1824. Peake, Americans Abroad, i. 1. Dou. (writes.) "No tobacco allowed in England." There—(shuts book.) put that in your pipe and smoke it. There's another slap at 'em!

1836. Dickens, Pickwick (1857), p. 6. Pull him up—put that in his pipe—like the flavour—dammed rascals! And with a lengthened string of similar broken sentences . . . the stranger led the way to the travellers' waiting room.

1840. Barham, Ingoldsby Legends (Lay of S. Odille). For this you've my word, and I never yet broke it, So put that in your pipe, my Lord Otto, and smoke it!

1883. Miss Braddon, Golden Calf, ch. xix. Ah, then he'll have to put his love in his pipe and smoke it! That kind of thing won't do out of a French novel.

To pipe another dance, verb. phr. (old).—To change one's means, or one's course of action or attack.

d. 1529. Skelton, Colyn Clout [Brewer]. They would pype you another daunce.

1544. Knox, Godly Letter [Maitland, Ref., 88]. Nowe they haue . . . lerned amongst ladyes to daunse as the deuill lyst to pype.

1749. Smollett, Gil Blas [Routledge], 112. How do I know but my young mistress may caper to a tune of my piping.

To pipe in (or with) an ivy-leaf, verb. phr. (old).—To busy oneself to no purpose: as a consolation for failure; 'to go whistle,' or 'to blow the buck's horn.' [Ivy-leaf = a thing of small value, as fig, rush, straw, &c.].

c. 1374. Chaucer, Troilus, v. 1433. But Troilus thou mayst now east and west Pipe in an ivie leafe, if that thee lest.

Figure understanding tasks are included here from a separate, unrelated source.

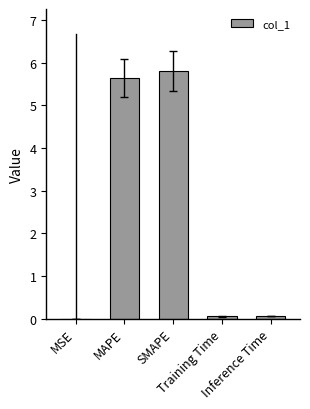

What is the sum of all values?

11.6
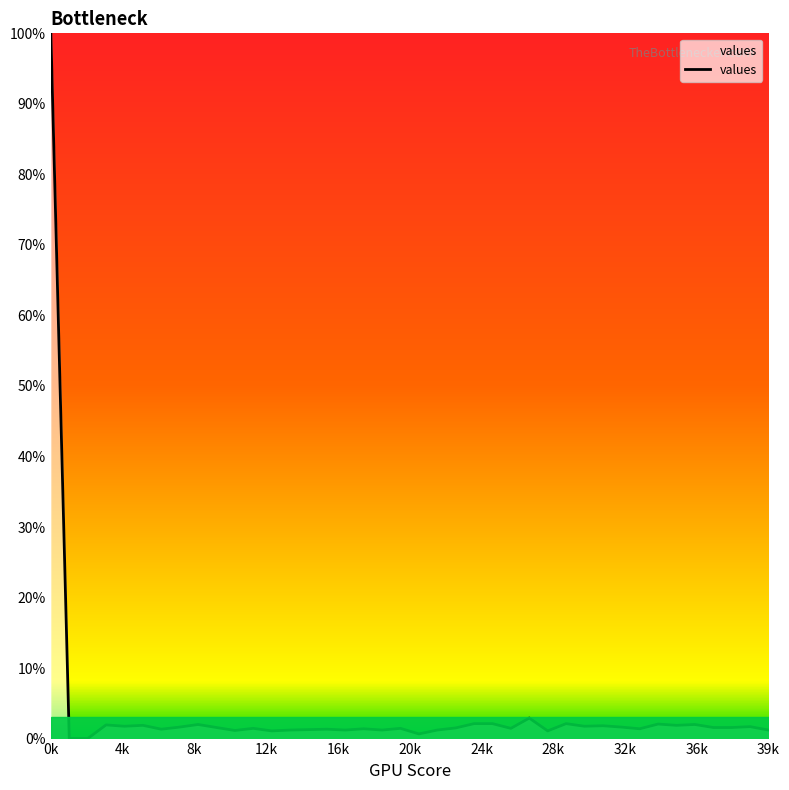

What is the greatest value displayed?

100.0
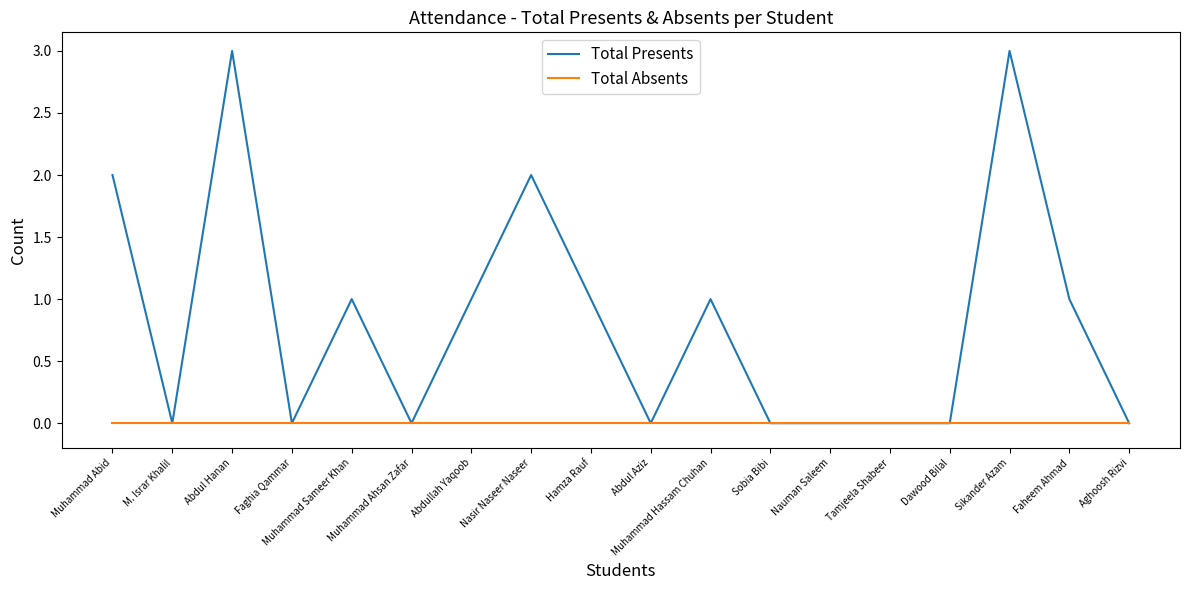

True or false: Total Absents has a value of 0 at Muhammad Abid.

True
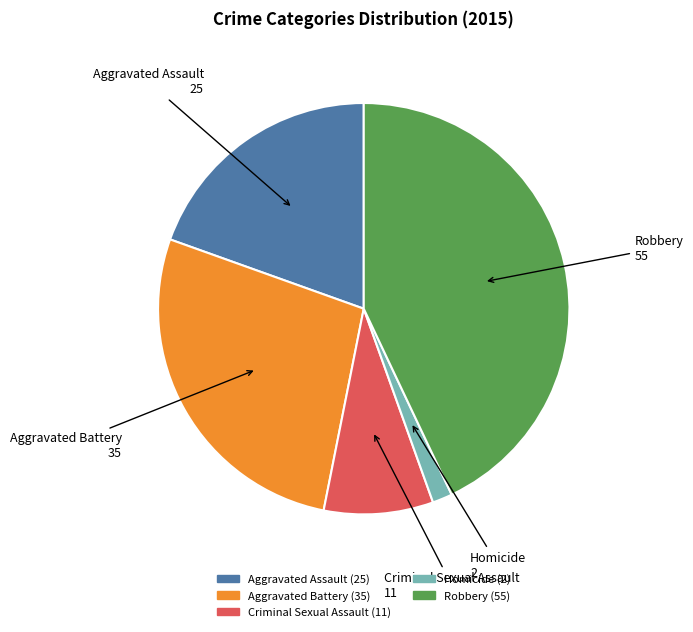

Which category has the biggest portion of the pie?

Robbery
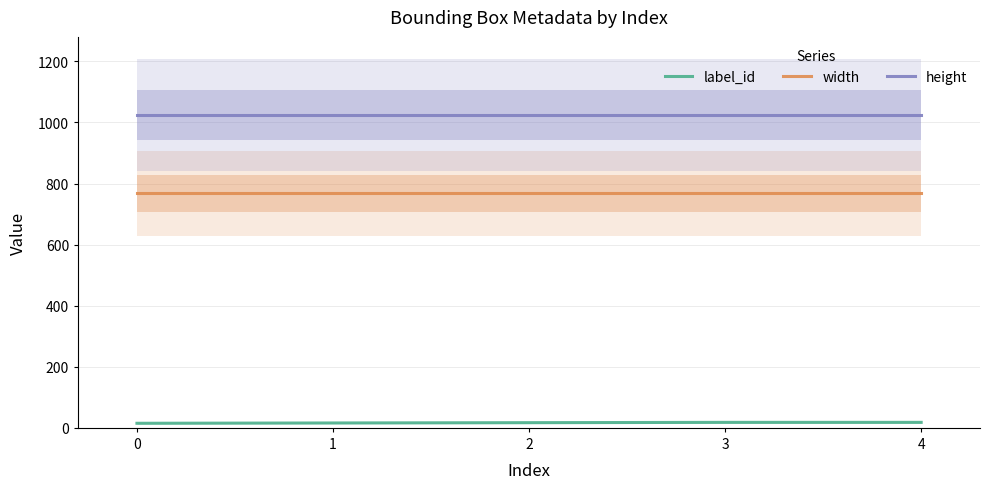

What is the sum of the width values at 0 and 2?

1536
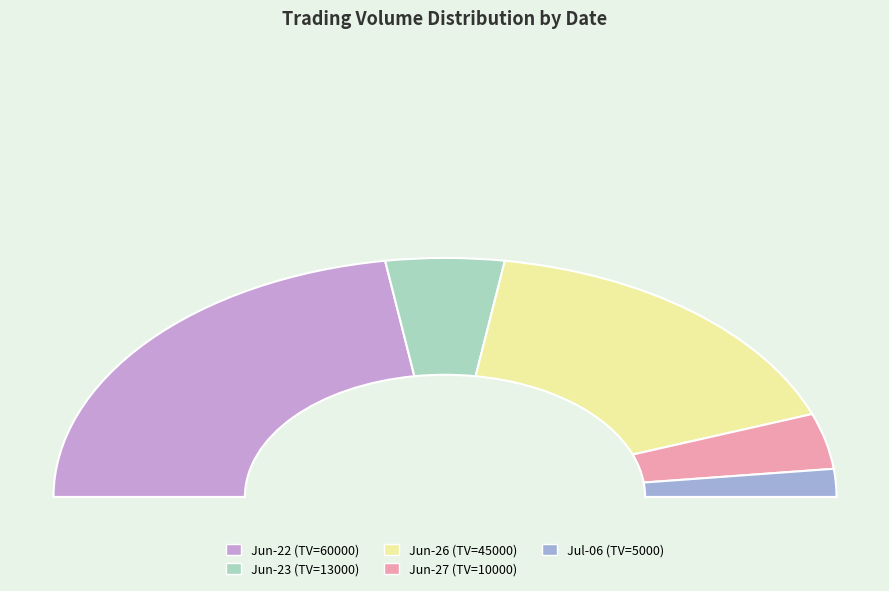

What portion of the pie excludes 2017-07-06?

96.2%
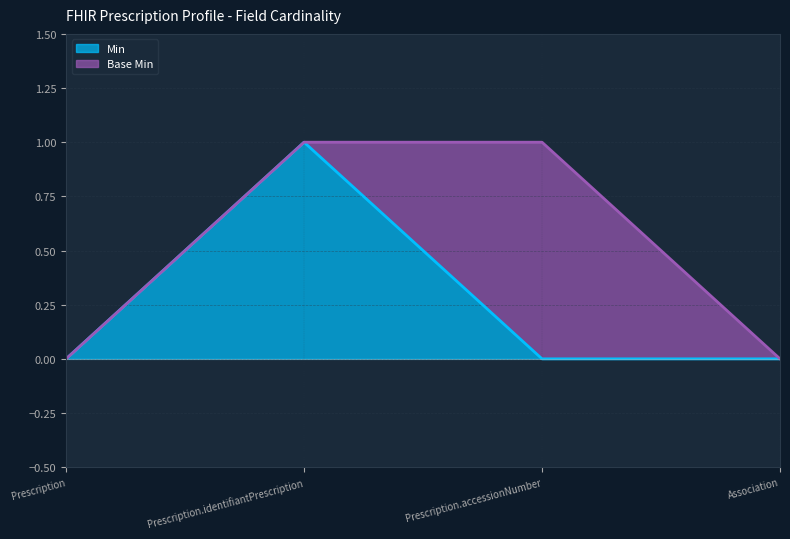

At which label is the value closest to 0?

Prescription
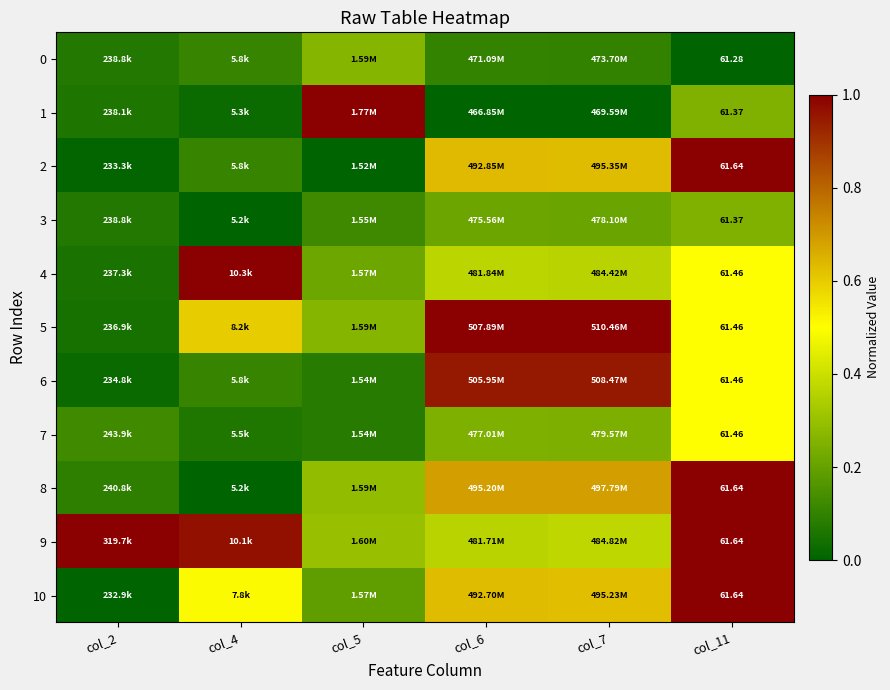

Rank the categories by 10 value from highest to lowest.

col_11, col_6, col_7, col_4, col_5, col_2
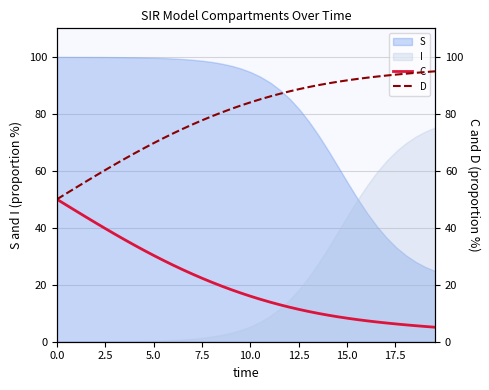

What is the highest value of the I series?

75.2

1383. Chaucer, Cant. Tales, 1. But on of you, al be him loth or lefe, He mot gon pipen in an ivy lefe.

1387-8. [T. Usk], Test. Love, III. vii. [Skeat], l. 50. Far wel the gairdiner, he may pipe with an yue leafe, his fruite is failed.

1390. Gower, Conf. Aman., II. 21. That all nis worth an yvy leff.


Pipeclay, subs. (colloquial).—Routine; red-tape (q.v.).

Verb. (colloquial).—1. To wipe out; to settle: as accounts.

1853. Dickens, Bleak House, xvii. You . . . would not understand allusions to their pipe-claying their weekly accounts.

2. (tailors').—To hide faults of workmanship; or defects in material.


Pipe-layer, subs. phr. (American).—A political intriguer; a schemer. Hence pipe-laying = scheming or intriguing for political purposes. [Bartlett: circa 1835, a traitorous New York Whig election agent concocted a plot to throw odium on the party, supporting it by correspondence in the form of bogus business letters relating to the Croton water supply then in progress, the number of men hired to vote being spoken of as so many yards of pipe.—Abridged.]

1848. New York Tribune, 30 Oct. The result of the Pennsylvania election would not be in the least doubtful, if we could be assured of fair play and no pipe-laying.

1856. New York Herald, Sep. There is a magnificent scheme of pipe-laying and log-rolling going on in Pennsylvania.

1883. Thurlow Weed, Autobiography, 493. Among the Glentworth papers was a letter in which he said that the men sent from Philadelphia were to be employed in laying the pipes for the introduction of Croton water. The Whig leaders were immediately stigmatised as pipe-layers, a term persistently applied to them for several years.